In this case, the variables logins, friends_cancelled, and achievements can all be thought of as continous variables, whereas the outcome - user cancelled - is dichotomous, i.e. it is equal to 1 if the user cancelled and 0 if not. e is an error term that is included in every regression, and is assumed to have a mean of zero. (This model  is known in statistics and econometrics as a linear probability model.)

This is a pretty simple model to estimate with any statistical package, free or otherwise. The author of the gamasutra article estimates the y's, which are called the marginal effects in this case. That is, the value of each of the y's is the expected amount of change in the probability of a user cancelling, given a one unit increase in the corresponding independent variable. So when we look at the estimation results

(likelihood of cancelling) = 1.31132 – (0.0470642 * logins) + (0.0567763 * friends_cancelled) – (0.0795353 * achievements)

the interpretation of the coefficient on logins is "For every additionl time a user logs in in the month of July, we expect his/her probability of cancelling to fall by .047." Similar interpretations work for the other variables.

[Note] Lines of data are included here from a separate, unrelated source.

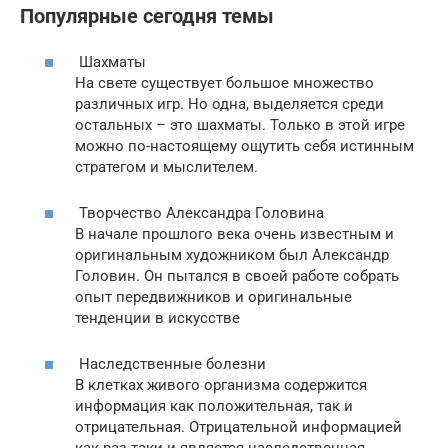
Популярные сегодня темы
Шахматы
На свете существует большое множество
различных игр. Но одна, выделяется среди
остальных – это шахматы. Только в этой игре
можно по-настоящему ощутить себя истинным
стратегом и мыслителем.
Творчество Александра Головина
В начале прошлого века очень известным и
оригинальным художником был Александр
Головин. Он пытался в своей работе собрать
опыт передвижников и оригинальные
тенденции в искусстве
Наследственные болезни
В клетках живого организма содержится
информация как положительная, так и
отрицательная. Отрицательной информацией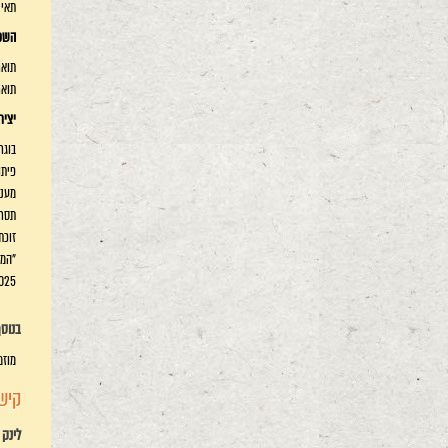
תאי 
השכ
תואר
תואר
יציר
בוגר
פיתו
מענק
תסריטאית
זוכת
"המשועבדי
2024-2025 מתרגלת כתי
בנוס
מוזמ
קיש
לינק 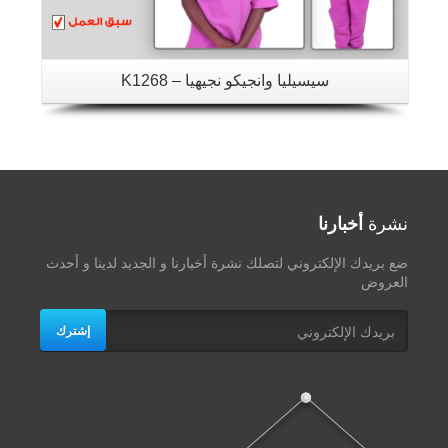
سيسيليا وانجيكو نجيهيا – K1268
نشرة
أخبارنا
ضع بريدك الإلكتروني لتصلك نشرة أخبارنا و الجديد لدينا و أحدث
العروض
إشترك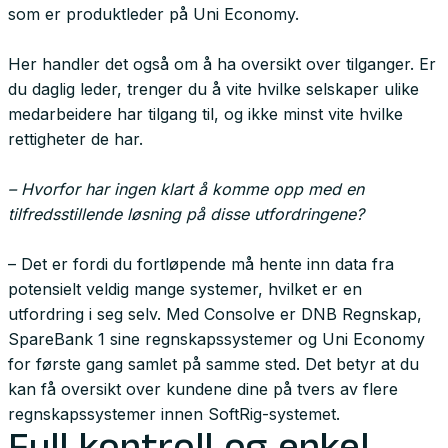
som er produktleder på Uni Economy.
Her handler det også om å ha oversikt over tilganger. Er
du daglig leder, trenger du å vite hvilke selskaper ulike
medarbeidere har tilgang til, og ikke minst vite hvilke
rettigheter de har.
– Hvorfor har ingen klart å komme opp med en
tilfredsstillende løsning på disse utfordringene?
– Det er fordi du fortløpende må hente inn data fra
potensielt veldig mange systemer, hvilket er en
utfordring i seg selv. Med Consolve er DNB Regnskap,
SpareBank 1 sine regnskapssystemer og Uni Economy
for første gang samlet på samme sted. Det betyr at du
kan få oversikt over kundene dine på tvers av flere
regnskapssystemer innen SoftRig-systemet.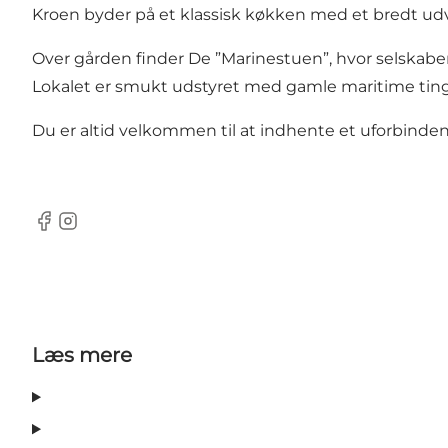
Kroen byder på et klassisk køkken med et bredt udva
Over gården finder De ”Marinestuen”, hvor selskaber
Lokalet er smukt udstyret med gamle maritime ting
Du er altid velkommen til at indhente et uforbinde
Facebook
Instagram
Læs mere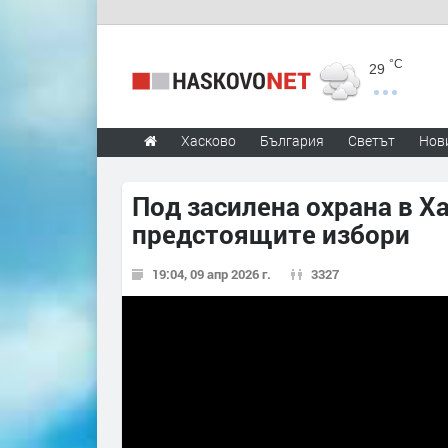
°C
29
Хасково
България
Светът
Нов
Под засилена охрана в Х
предстоящите избори
19:04, 09 апр 2026 г.
3327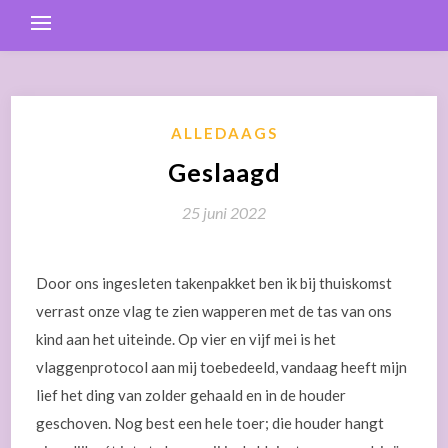
ALLEDAAGS
Geslaagd
25 juni 2022
Door ons ingesleten takenpakket ben ik bij thuiskomst
verrast onze vlag te zien wapperen met de tas van ons
kind aan het uiteinde. Op vier en vijf mei is het
vlaggenprotocol aan mij toebedeeld, vandaag heeft mijn
lief het ding van zolder gehaald en in de houder
geschoven. Nog best een hele toer; die houder hangt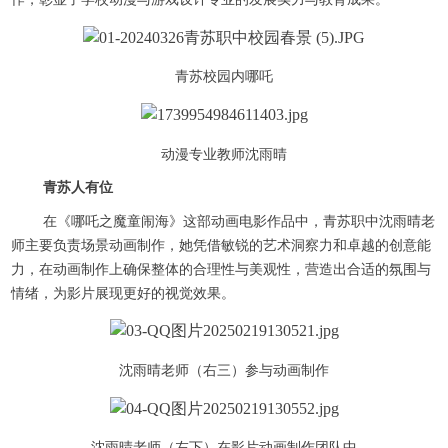
青苏校园内哪吒
动漫专业教师沈雨晴
青苏人有位
在《哪吒之魔童闹海》这部动画电影作品中，青苏职中沈雨晴老
师主要负责场景动画制作，她凭借敏锐的艺术洞察力和卓越的创意能
力，在动画制作上确保整体的合理性与美观性，营造出合适的氛围与
情绪，为影片展现更好的视觉效果。
沈雨晴老师（右三）参与动画制作
沈雨晴老师（左下）在影片动画制作团队中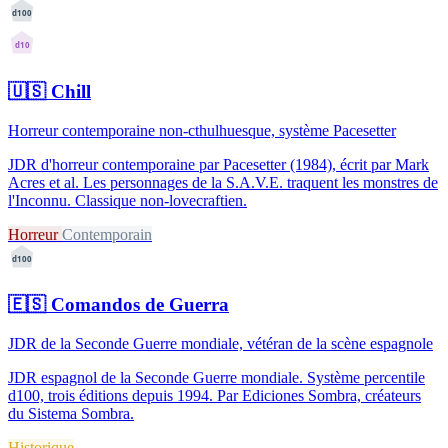
d100
d10
🇺🇸
Chill
Horreur contemporaine non-cthulhuesque, système Pacesetter
JDR d'horreur contemporaine par Pacesetter (1984), écrit par Mark
Acres et al. Les personnages de la S.A.V.E. traquent les monstres de
l'Inconnu. Classique non-lovecraftien.
Horreur
Contemporain
d100
🇪🇸
Comandos de Guerra
JDR de la Seconde Guerre mondiale, vétéran de la scène espagnole
JDR espagnol de la Seconde Guerre mondiale. Système percentile
d100, trois éditions depuis 1994. Par Ediciones Sombra, créateurs
du Sistema Sombra.
Historique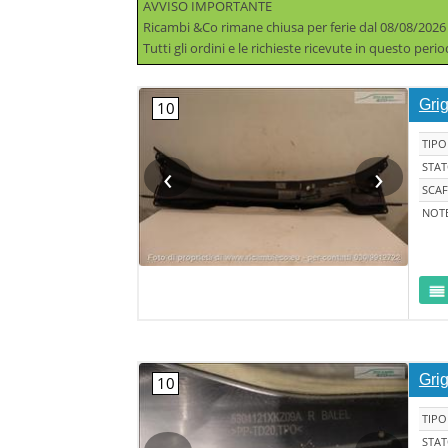
AVVISO IMPORTANTE
Ricambi &Co rimane chiusa per ferie dal 08/08/2026
Tutti gli ordini e le richieste ricevute in questo per
Grig
TIPO
‹
›
STA
SCAF
NOT
Grig
TIPO
STA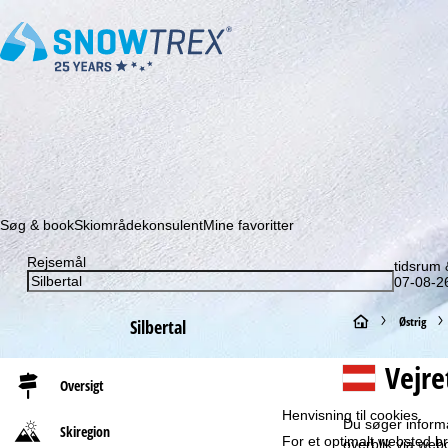
Abonner på vores nyhedsbrev, og gå aldrig mere glip a
Søg & book
Skiområdekonsulent
Mine favoritter
Rejsemål
tidsrum
07-08-26
S
Østrig
Silbertal
t
Vejre
Oversigt
a
Henvisning til cookies
Du søger informa
Skiregion
For et optimalt websted b
r
overblik via web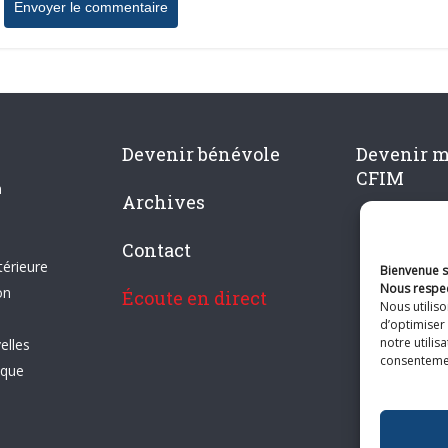
Devenir bénévole
Devenir 
CFIM
n
Archives
Contact
térieure
Bienvenue su
Nous respec
on
Écoute en direct
Nous utilis
d’optimiser 
notre utilis
elles
consentement
ique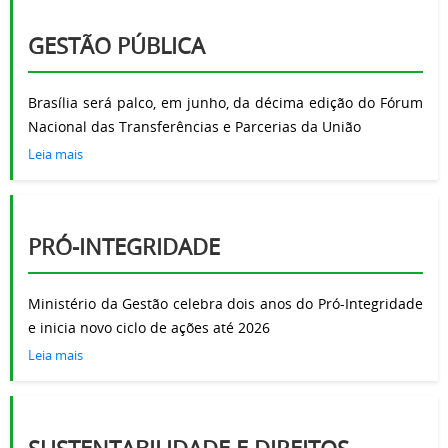
GESTÃO PÚBLICA
Brasília será palco, em junho, da décima edição do Fórum
Nacional das Transferências e Parcerias da União
Leia mais
PRÓ-INTEGRIDADE
Ministério da Gestão celebra dois anos do Pró-Integridade
e inicia novo ciclo de ações até 2026
Leia mais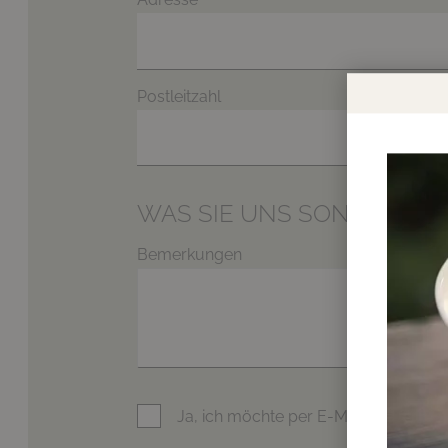
Postleitzahl
WAS SIE UNS SONST NO
Bemerkungen
Ja, ich möchte per E-Mail oder auf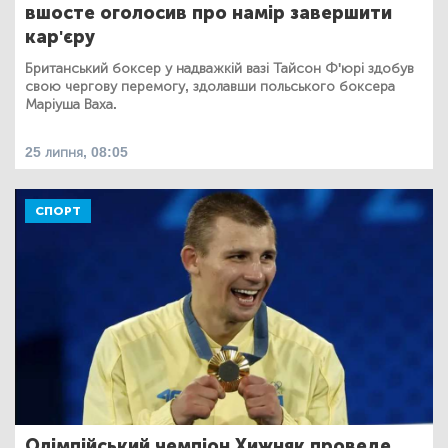
вшосте оголосив про намір завершити
кар'єру
Британський боксер у надважкій вазі Тайсон Ф'юрі здобув
свою чергову перемогу, здолавши польського боксера
Маріуша Ваха.
25 липня, 08:05
СПОРТ
Олімпійський чемпіон Хижняк проведе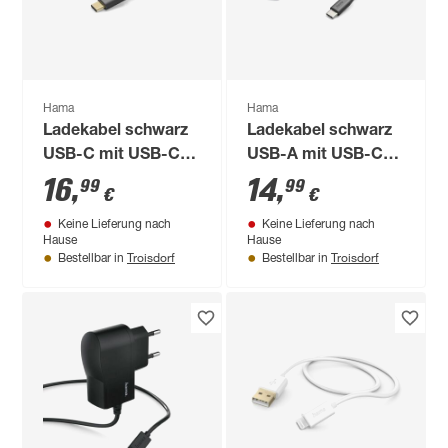
Hama
Hama
Ladekabel schwarz
Ladekabel schwarz
USB-C mit USB-C
USB-A mit USB-C
1,5 m
1,5 m
16
,
14
,
99
99
€
€
Keine Lieferung nach
Keine Lieferung nach
Hause
Hause
Troisdorf
Troisdorf
Bestellbar in
Bestellbar in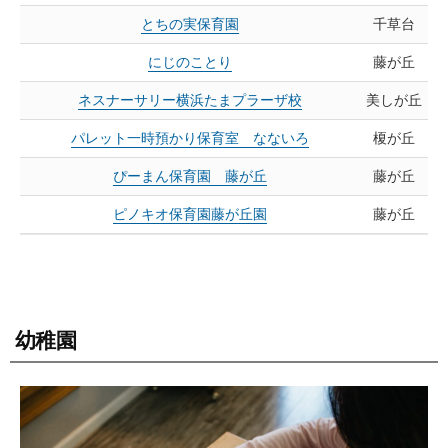
とちの実保育園
千草台
にじのことり
藤が丘
ネスナーサリー横浜たまプラーザ校
美しが丘
パレット一時預かり保育室 なないろ
榎が丘
ぴーまん保育園 藤が丘
藤が丘
ピノキオ保育園藤が丘園
藤が丘
幼稚園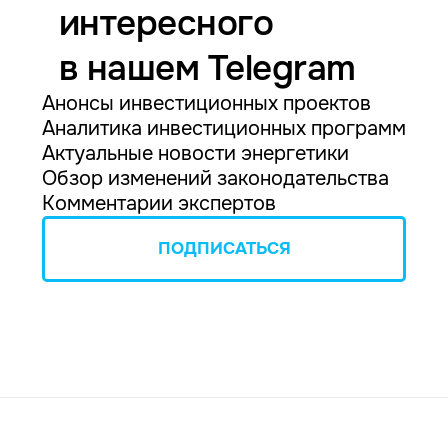
интересного
в нашем Telegram
Анонсы инвестиционных проектов
Аналитика инвестиционных программ
Актуальные новости энергетики
Обзор изменений законодательства
Комментарии экспертов
ПОДПИСАТЬСЯ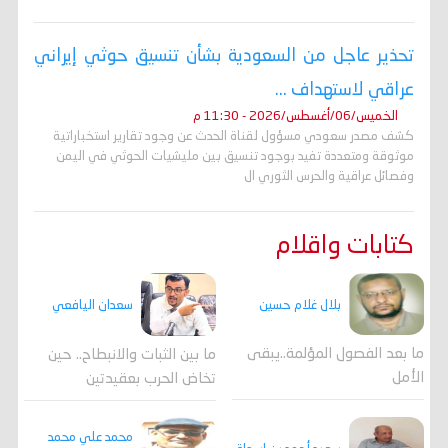
تحذير عاجل من السعودية بشأن تنسيق حوثي إيراني
عراقي لاستهداف ...
الخميس/06/أغسطس/2026 - 11:30 م
كشف مصدر سعودي مسؤول لقناة الحدث عن وجود تقارير استخباراتية
موثوقة ومتعددة تفيد بوجود تنسيق بين مليشيات الحوثي في اليمن
وفصائل عراقية والحرس الثوري ال
كتابات واقلام
بلال غلام حسين
سعدان اليافعي
ما بعد الفصول المؤلمة..يبقى
ما بين الثبات والانبطاح.. حين
الأمل
تخاض الحرب بعقيدتين
محمد علي محمد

This is very useful information. The author tells us that with an R-squared of about 0.9 and a high F-statistic, we might at first be very satisfied with this model. But there is a very serious flaw here that could completely invalidate the estimates. Specifically, this model suffers from an endogeneity problem: If your friends cancel, you're more likely to cancel; but if you cancel, your friends are more likely to cancel. In other words, the value of friends_cancelled is affected by the value of user_cancelled, and vice versa.This issue of simultaneity violates a basic assumption in simple linear regression (specifically, that the explanatory variables and the error term are never correlated). When this assumption is violated, the parameter estimates - those useful marginal effects - are biased, potentially by a lot. Think about it: if user_cancelled causes friends_cancelled and friends_cancelled causes user_cancelled, then the coefficient on users_cancelled will be inflated because it "detects" and reports the causation in both directions. The true effect could be as little as half of the reported 0.057.

Now, if all we wanted to do was predict whether someone will quit or not, we could move on to the next problem, because the overall fit of the model is not affected by the endogenity. But what if we want to do more? The model might predict quits quite well, but that doesn't necessarily help you keep the player from quitting. In other words, if the goal is to just say "Paying user 37 is likely to quit next week", then the above model may suffice. But what if we want to know how to keep user 37 in the game? We might like to ask a question like "How much should we spend to keep user 37's non-paying friends in the game so that user 37 will also stay in the game and pay us more." In that case, we have to deal with the endogeneity problem.

So, how do you do that? Normally, you have to find an instrument for the endogenous variable (friends_cancelled, in this case). A variable that instruments for friends_cancelled is one that contributes to changes in the endogenous variable but does not affect the  value of the dependent variable.

Luckily, in this example, we can fix the problem by just changing the friends_cancelled variable. Rather than trying to predict whether a player quit in July based on whether her friends also quit in July, what if we ask whether a player quit in July given how many of his friends quit in June? In that case we can argue that a person's friends weren't responding to his decision to quit, and so we can rely on the estimates. So here's my proposed model:

(user cancelled this month) = x + (y1 * logins) + (y3 * friends_cancelled_last_month) +  (y5 * achievements) + e

Note that you could just as easily change the relevant periods to "this week" and "last week". You could also include other variables like friends_cancelled _one_week_ago and friends_cancelled_two_weeks_ago. This kind of model will do a much better job of telling you the true effect of friend churn on player churn.

In general, correcting for the endogeneity problem is no easy task. In this example, and as with most games, we are lucky to have data with enough granularity that we can simply reformulate the analysis and avoid the problem altogether. But especially when dealing with markets, analysts and researchers have to tread carefully, because the endogeneity problem always comes up when we want to ask interesting questions. Recognizing this problem and dealing with it is key to producing valuable empirical analyses of game economies.